Why Mindfulness Matters
The reason all of this matters, why mindfulness on the Eightfold Path matters so much, is because we all know we live in a world that is actively fighting for our attention. It's the most valuable currency we have: our attention. Every app you use, every ad you encounter online or driving, the billboards, everything is designed to grab your attention and have it pointed where someone else wants you to have it, not where you want to have it.
But with skillful mindfulness, we realize we have a choice. We probably can't control what shows up in the windshield or in the lens of the camera. But we can choose how we focus at this moment with what we have to work with. This is what I'm seeing. This is where I am. Now what am I going to do with that?
I think mindfulness on the Eightfold Path is really about being here for this experience, this present moment. I often think, how many moments in my life have I missed because I was just lost in thought? Not that that's a bad thing, but how many conversations have I been in where I was mentally somewhere else and maybe didn't have the ability to connect in the way that I could have, had I been a little bit more mindful of what was actually taking place? How much of my life have I experienced just through the fog of distraction, maybe without noticing?
Mindfulness kind of comes in as an antidote to living life on autopilot. It's the difference between daydreaming or sleepwalking through life rather than being fully awake for the life that you're experiencing.
The Invitation
Mindfulness is always there. It's always available. You don't need anything special. You just need to practice the skill. And right now, anyone can do it. You can do it in this very moment by just becoming more aware of what you're experiencing: whether that's focusing on your breath, or paying attention to what it feels like to be sitting in the chair you're sitting in, or the feeling of your feet on the ground. There are a lot of ways, and they seem small and insignificant, but they're not.
Every moment of mindfulness can ultimately become a moment of liberation and freedom because it's a moment where you're not completely identified with your thoughts. You're not totally lost in your story, and you don't have to feel totally reactive to life as it's unfolding. And if you can do that even for a moment, those moments start to add up and start to create space. Space where you learn to respond skillfully rather than react, and space to actually experience your life instead of just thinking about it.
So my invitation to you for the week is to maybe pick one activity where you make this your mindfulness practice for the week. It could be brushing your teeth, washing your dishes. It could be the evening walk you're gonna go on. But pick one activity where you try to be more aware and notice the sensations that are taking place, whether in your body or in your mind.
Another way you can practice this: you've probably heard of the 5-4-3-2-1 practice. You could pick one time of the day where you try this, where you notice five things you can see with your eyes, four things you can hear, three things you can feel, two things you can smell, and one thing you can taste. You could do all of that in about 30 seconds, but it's a quick way to bring your awareness into the present moment.
And just remember, the goal isn't to be mindful all the time.
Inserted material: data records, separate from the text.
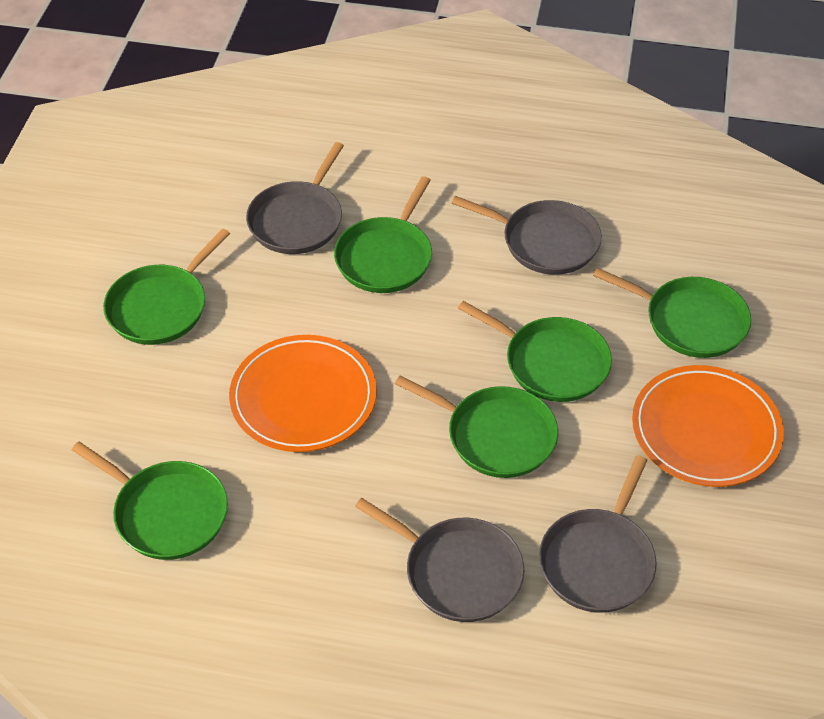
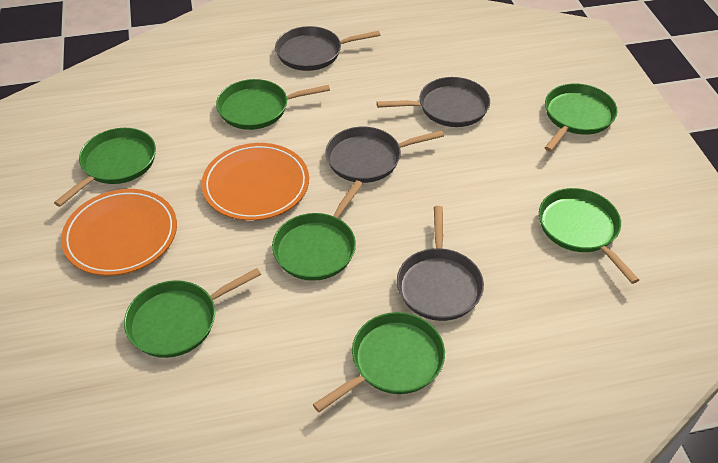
green pan: [72,442,228,560] [103,229,230,345] [334,176,432,293] [395,376,558,478] [458,301,612,402] [593,268,751,358] = 6 -> [54,128,156,207] [124,268,261,358] [216,79,330,130] [272,180,363,281] [313,312,445,412] [539,188,639,284] [545,84,618,152] = 7

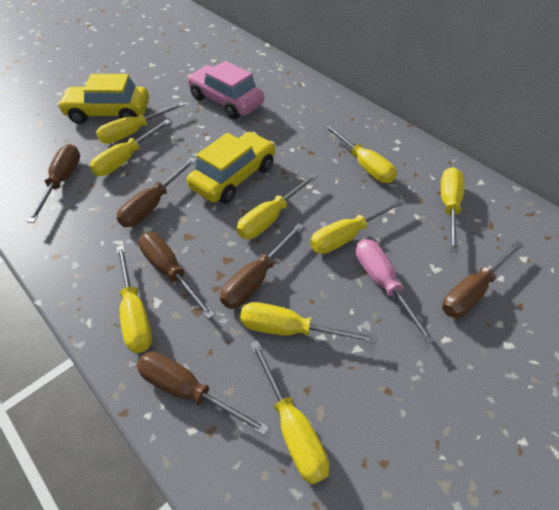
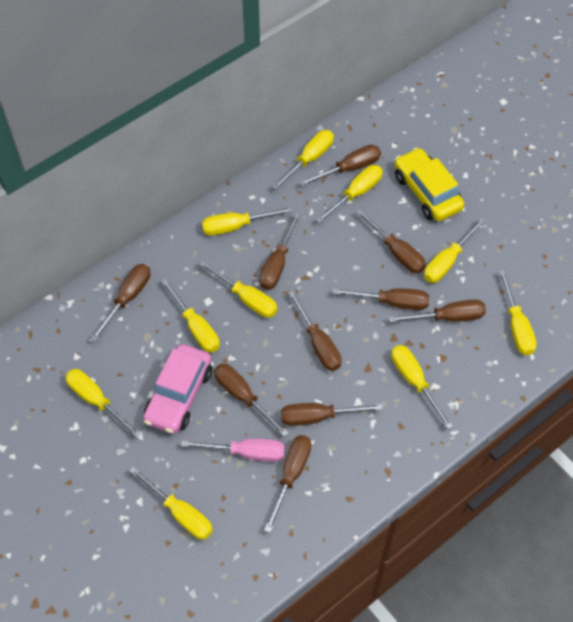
brown screwdriver: [27,144,80,223] [116,158,196,227] [137,351,269,436] [138,232,215,319] [220,223,304,309] [442,241,524,318] = 6 -> [90,264,151,342] [214,364,289,437] [259,212,301,290] [264,435,311,533] [281,403,383,426] [288,290,342,371] [300,145,381,186] [333,288,429,310] [356,209,426,273] [389,299,486,323] = 10
yellow car: [57,74,149,124] [187,132,276,204] = 2 -> [395,147,464,221] = 1
yellow screwdriver: [90,120,171,176] [96,102,185,144] [116,245,152,353] [237,173,318,239] [240,302,377,344] [250,340,329,485] [310,198,406,254] [324,124,397,183] [441,167,464,252] = 9 -> [65,369,141,438] [129,466,213,540] [161,278,220,353] [198,261,278,318] [202,207,293,235] [272,130,334,190] [316,165,383,224] [391,345,453,429] [424,218,485,283] [499,270,537,355] = 10

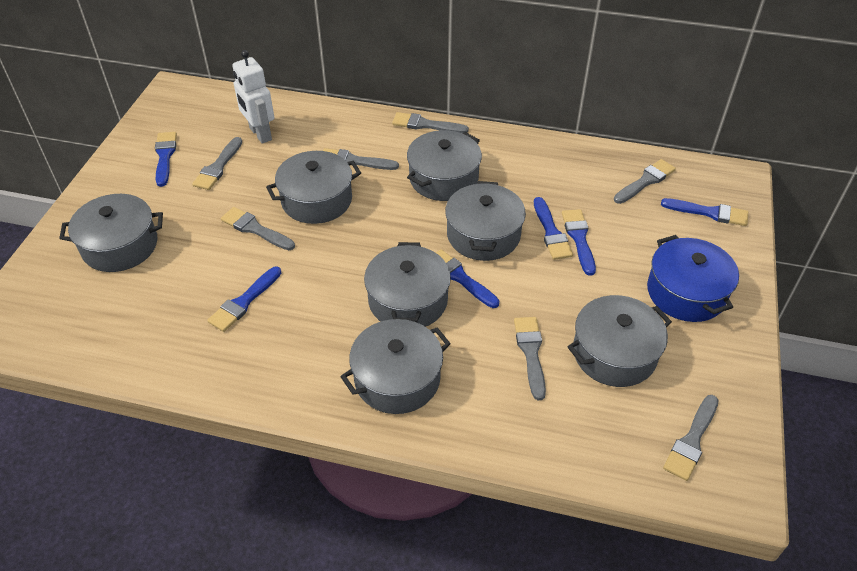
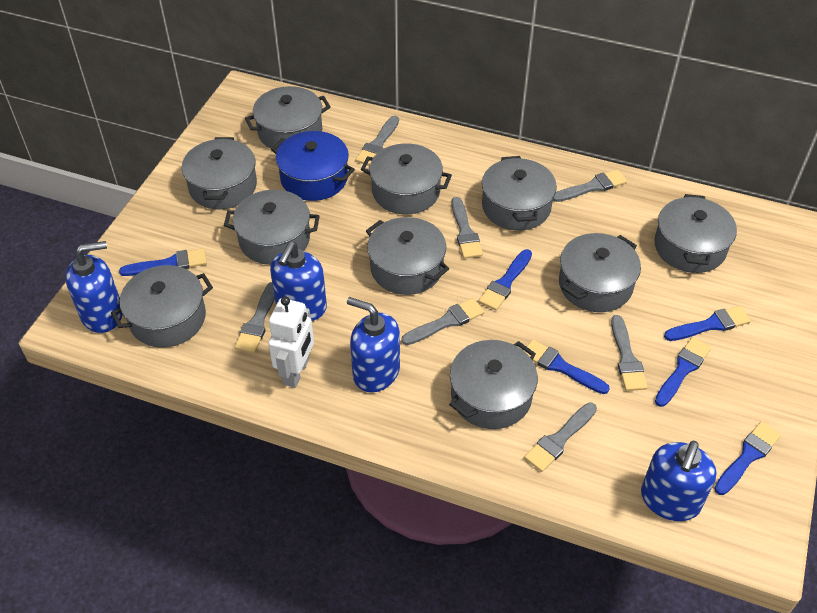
blue soap dispenser: none = 0 -> [65,241,122,333] [270,242,327,321] [347,297,400,393] [641,441,717,521] = 4
grey pot: [59,194,163,272] [266,151,361,224] [340,319,451,414] [364,242,451,327] [407,130,482,201] [445,181,526,261] [568,295,672,387] = 7 -> [111,265,213,348] [182,137,257,209] [224,190,320,265] [245,86,331,150] [361,144,452,214] [366,217,449,295] [449,340,538,429] [482,156,557,231] [559,233,641,312] [654,194,737,273] = 10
That's not it. It's to be mindful some of the time, where you have real purpose behind it. And as I've mentioned before, with this practice, repetition matters more than duration. If you're thinking, "I want to be mindful for six hours today," that might not be the skillful way to approach this. But if I could be mindful for 30 seconds ten times today, that's much more effective. Because even short moments, if they're repeated often, can start to rewire how we experience life. And ultimately, how we pay attention to things determines what our life and the experience of being alive is going to feel like from the inside. That might be one of the most important skills we can develop.
Closing
So to close this off, mindfulness is about being awake for your life, whatever that life contains. It's about having more say in how you relate to the experience that's unfolding. And really, that's it. That's what I wanted to share with skillful mindfulness.